→ **Data extracts**
BEGIN

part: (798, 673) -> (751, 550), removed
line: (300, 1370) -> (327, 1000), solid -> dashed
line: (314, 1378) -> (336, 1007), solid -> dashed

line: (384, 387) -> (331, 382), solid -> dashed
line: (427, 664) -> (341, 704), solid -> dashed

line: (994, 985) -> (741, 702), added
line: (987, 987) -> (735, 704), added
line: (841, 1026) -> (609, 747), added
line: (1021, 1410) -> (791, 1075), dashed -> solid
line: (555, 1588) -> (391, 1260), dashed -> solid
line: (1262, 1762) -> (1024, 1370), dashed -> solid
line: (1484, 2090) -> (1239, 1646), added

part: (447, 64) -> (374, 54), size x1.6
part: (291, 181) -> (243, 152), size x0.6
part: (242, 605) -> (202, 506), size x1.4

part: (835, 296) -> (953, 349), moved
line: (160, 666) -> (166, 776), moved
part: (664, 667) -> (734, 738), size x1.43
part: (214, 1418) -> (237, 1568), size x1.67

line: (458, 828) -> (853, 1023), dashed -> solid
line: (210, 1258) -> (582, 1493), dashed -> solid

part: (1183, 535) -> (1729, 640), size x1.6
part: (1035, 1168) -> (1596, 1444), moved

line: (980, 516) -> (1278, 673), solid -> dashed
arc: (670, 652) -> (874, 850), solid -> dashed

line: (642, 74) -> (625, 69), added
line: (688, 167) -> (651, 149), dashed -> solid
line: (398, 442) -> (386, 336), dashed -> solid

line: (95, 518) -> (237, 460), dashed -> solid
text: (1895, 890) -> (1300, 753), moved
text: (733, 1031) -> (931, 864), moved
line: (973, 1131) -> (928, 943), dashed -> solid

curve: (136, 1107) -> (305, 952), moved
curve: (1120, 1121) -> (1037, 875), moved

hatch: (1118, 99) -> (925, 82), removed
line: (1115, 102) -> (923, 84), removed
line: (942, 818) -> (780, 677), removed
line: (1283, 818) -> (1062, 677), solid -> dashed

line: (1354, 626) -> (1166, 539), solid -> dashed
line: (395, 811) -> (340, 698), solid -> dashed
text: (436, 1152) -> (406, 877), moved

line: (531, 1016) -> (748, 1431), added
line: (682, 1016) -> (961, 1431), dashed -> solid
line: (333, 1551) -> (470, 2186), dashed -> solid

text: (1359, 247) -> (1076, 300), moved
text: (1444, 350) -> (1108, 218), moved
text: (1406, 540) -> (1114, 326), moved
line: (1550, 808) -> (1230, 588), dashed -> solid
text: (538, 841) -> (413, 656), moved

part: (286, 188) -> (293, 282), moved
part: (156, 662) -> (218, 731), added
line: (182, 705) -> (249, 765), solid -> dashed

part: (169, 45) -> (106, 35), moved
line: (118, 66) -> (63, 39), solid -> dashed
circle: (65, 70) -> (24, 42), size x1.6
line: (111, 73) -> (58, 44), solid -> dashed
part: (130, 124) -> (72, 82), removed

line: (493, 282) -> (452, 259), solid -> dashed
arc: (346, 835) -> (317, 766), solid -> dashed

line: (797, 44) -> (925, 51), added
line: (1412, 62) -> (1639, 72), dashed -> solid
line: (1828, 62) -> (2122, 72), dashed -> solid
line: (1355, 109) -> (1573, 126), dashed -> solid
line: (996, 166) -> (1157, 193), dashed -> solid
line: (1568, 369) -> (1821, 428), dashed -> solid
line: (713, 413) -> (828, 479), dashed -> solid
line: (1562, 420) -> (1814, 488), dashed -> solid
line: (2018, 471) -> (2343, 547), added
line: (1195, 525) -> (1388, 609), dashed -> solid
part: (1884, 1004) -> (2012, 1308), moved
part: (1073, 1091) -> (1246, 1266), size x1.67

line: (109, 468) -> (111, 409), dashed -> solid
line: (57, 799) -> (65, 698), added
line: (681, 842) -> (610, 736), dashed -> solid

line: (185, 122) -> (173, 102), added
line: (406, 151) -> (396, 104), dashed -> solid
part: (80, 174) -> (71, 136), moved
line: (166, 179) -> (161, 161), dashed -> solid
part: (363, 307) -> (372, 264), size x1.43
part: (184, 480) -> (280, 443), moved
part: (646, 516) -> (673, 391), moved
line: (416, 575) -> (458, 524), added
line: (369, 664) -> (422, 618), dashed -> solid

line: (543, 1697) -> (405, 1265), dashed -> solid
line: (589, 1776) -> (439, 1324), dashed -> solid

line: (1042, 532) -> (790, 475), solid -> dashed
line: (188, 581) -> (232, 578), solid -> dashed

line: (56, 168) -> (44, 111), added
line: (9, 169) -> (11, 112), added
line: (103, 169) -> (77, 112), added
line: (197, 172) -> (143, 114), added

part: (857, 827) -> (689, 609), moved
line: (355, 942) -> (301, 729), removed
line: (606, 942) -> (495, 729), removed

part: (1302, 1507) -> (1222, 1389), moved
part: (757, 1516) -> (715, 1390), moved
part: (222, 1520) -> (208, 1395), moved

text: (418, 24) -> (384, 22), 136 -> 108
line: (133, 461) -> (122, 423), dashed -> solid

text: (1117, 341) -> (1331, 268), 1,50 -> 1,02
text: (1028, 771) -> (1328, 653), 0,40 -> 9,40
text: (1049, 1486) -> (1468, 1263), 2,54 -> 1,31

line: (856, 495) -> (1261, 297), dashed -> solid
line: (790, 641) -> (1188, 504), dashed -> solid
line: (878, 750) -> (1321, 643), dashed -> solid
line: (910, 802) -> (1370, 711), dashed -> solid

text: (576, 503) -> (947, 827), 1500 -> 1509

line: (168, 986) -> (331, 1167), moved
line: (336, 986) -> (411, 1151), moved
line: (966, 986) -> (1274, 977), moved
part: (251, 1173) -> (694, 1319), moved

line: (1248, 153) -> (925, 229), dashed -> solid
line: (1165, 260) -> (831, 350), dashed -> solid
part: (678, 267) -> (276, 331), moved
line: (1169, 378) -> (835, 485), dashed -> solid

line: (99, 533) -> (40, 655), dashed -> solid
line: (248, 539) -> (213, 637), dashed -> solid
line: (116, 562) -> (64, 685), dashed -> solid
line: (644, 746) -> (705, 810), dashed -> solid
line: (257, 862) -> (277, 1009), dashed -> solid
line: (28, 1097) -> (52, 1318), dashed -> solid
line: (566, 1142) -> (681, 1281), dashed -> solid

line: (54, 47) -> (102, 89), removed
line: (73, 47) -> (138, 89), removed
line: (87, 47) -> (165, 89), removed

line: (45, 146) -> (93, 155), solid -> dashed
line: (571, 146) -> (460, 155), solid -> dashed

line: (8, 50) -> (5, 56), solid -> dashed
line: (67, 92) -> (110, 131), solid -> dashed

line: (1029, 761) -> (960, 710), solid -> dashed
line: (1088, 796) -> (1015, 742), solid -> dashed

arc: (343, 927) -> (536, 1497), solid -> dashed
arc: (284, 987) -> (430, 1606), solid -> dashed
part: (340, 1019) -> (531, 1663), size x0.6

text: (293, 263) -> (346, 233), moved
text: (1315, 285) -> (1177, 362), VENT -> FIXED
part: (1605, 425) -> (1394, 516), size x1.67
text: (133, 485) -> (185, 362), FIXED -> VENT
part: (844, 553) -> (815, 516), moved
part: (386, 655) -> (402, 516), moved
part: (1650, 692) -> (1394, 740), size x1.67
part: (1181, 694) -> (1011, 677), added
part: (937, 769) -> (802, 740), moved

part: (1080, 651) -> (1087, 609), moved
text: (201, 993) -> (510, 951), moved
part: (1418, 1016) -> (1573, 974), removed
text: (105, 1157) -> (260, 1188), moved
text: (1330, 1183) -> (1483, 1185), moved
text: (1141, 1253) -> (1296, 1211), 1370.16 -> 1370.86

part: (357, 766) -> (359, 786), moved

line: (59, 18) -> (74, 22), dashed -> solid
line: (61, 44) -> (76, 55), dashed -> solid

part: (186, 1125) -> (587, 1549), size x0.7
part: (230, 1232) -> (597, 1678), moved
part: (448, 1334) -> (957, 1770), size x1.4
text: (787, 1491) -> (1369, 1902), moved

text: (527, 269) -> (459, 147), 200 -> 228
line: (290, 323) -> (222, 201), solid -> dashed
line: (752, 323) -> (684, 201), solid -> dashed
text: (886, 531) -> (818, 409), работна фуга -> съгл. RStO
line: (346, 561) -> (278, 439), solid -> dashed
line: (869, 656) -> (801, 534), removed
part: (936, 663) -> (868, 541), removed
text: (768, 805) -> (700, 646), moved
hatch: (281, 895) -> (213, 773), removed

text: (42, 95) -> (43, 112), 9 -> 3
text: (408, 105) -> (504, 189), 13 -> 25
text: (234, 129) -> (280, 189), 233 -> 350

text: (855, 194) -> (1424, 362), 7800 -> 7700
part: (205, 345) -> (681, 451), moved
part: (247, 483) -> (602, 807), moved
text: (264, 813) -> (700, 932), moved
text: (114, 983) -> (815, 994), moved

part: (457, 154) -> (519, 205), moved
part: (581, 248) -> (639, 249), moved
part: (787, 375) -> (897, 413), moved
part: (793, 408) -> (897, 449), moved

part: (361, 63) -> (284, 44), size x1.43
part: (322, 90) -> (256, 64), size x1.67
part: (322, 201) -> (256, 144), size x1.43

END

→ **Exercise instructions**
Write out again, exactly, the line containing "text: (234, 129) -> (280, 189), 233 -> 350" and every later line of the records. Omit the rest.

→ **Response below**
text: (234, 129) -> (280, 189), 233 -> 350

text: (855, 194) -> (1424, 362), 7800 -> 7700
part: (205, 345) -> (681, 451), moved
part: (247, 483) -> (602, 807), moved
text: (264, 813) -> (700, 932), moved
text: (114, 983) -> (815, 994), moved

part: (457, 154) -> (519, 205), moved
part: (581, 248) -> (639, 249), moved
part: (787, 375) -> (897, 413), moved
part: (793, 408) -> (897, 449), moved

part: (361, 63) -> (284, 44), size x1.43
part: (322, 90) -> (256, 64), size x1.67
part: (322, 201) -> (256, 144), size x1.43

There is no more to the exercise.